The principle and steps for preparing ultrapure water with an ultrapure water system are roughly as follows:
1. Feed water: Tap water, ordinary distilled water, or ordinary deionized water can be used as feed water.
2. Mechanical filtration: Removes mechanical impurities such as rust and other suspended solids through sand core filter plates and fiber columns.
3. Activated carbon filtration: Activated carbon is a broad-spectrum adsorbent that can adsorb gas components, such as residual chlorine in water, as well as bacteria and certain transition metals that can damage the reverse osmosis membrane. Therefore, every effort should be made to remove them completely.
4. Reverse osmosis membrane filtration: Filters out over 95% of electrolytes and macromolecular compounds, including colloidal particles and viruses. The removal of most ions significantly extends the lifespan of the ion exchange column.
5. UV digestion: Uses short-wave (180nm-254nm) ultraviolet radiation to break down small organic compounds that are not easily adsorbed by activated carbon, such as methanol and ethanol, converting them into CO2 and water to reduce the TOC level.
6. Ion exchange unit: Mixed ion exchange beds are known to be the decisive means of removing ions from water. Obtaining ultrapure water through multi-stage mixed beds is not difficult. However, the TOC level of the water mainly comes from the resin bed. Therefore, high-quality ion exchange resin becomes the key to success. High-quality resin refers to resin with excellent chemical stability, no decomposition, and free of oligomers, monomers, and additives. So-called "nuclear-grade resin" likely falls into this category. The higher the quality of the resin, the better.
7. 0.2μm membrane filtration: Removes particles in the water to 1 per milliliter (smaller than 0.2μm). The water produced after the above steps is ultrapure water and should meet the requirements for various instrumental analyses, high-purity analyses, and measurements.

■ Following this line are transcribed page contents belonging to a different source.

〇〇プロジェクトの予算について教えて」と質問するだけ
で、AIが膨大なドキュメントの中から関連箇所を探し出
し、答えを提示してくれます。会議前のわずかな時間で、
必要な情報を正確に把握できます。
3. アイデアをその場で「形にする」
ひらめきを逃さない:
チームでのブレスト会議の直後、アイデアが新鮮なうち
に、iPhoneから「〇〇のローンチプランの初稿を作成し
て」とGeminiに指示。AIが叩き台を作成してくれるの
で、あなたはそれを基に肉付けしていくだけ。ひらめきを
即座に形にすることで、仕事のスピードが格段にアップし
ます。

Features of XINRUI Water Treatment Ultrapure Water Instruments
1. Equipped with a complete purification unit, it uses tap water as feed water and produces pure water and ultrapure water as output. It produces water of different standards to meet the water needs of various laboratories.

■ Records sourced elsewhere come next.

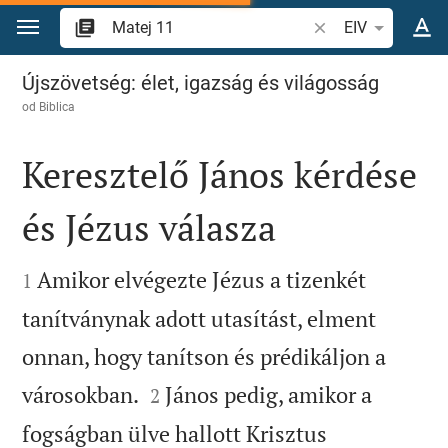
Skoči na sadržaj
Pretraži biblijski stih
EIV
Matej 11
Újszövetség: élet, igazság és világosság
od
Biblica
Keresztelő János kérdése
és Jézus válasza


Amikor elvégezte Jézus a tizenkét
1
tanítványnak adott utasítást, elment
onnan, hogy tanítson és prédikáljon a


városokban.
János pedig, amikor a
2
fogságban ülve hallott Krisztus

2. The new laboratory ultrapure water machine produces 40 times more ultrapure water per unit than similar imported products, with a water production cost one-fiftieth of other products.
3. If the feed water quality is less than 2000μs and hardness ≦450ppm, the produced water quality can be stably maintained below 5μs/cm, and the feed water utilization rate can reach 60%-80%.
4. Users can also quantitatively draw pure water and ultrapure water. By setting the desired amount, the ultrapure water machine will automatically produce the appropriate quantity of water. The draw volume can be freely set from 10 milliliters to 200 liters, with quantitative drawing accuracy of ±2ml.
5. Users can store and query data in real time through the fully intelligent monitoring system, enabling trend analysis. The fully intelligent monitoring system supports multiple languages and multiple users, with separate data recording.
6. True-color LCD touch screen with a graphical human-machine interface allows one-step operation and online information query. All monitoring data of the entire system is collected in real time and can be viewed online without the need for an external computer for storage. Data storage capacity exceeds one year.
7. Reasonable placement of consumables in the purification unit and plug-and-play components facilitate calibration, maintenance, cleaning, disinfection, and sampling during system validation.
Performance Features of the RUPC Series Ultrapure Water Machines
■ Large color touch screen display and user-friendly interface allow full monitoring of the instrument's working status and real-time data.
■ Fully automatic control, low-pressure alarm shutdown protection, and automatic stop of water production when the tank is full.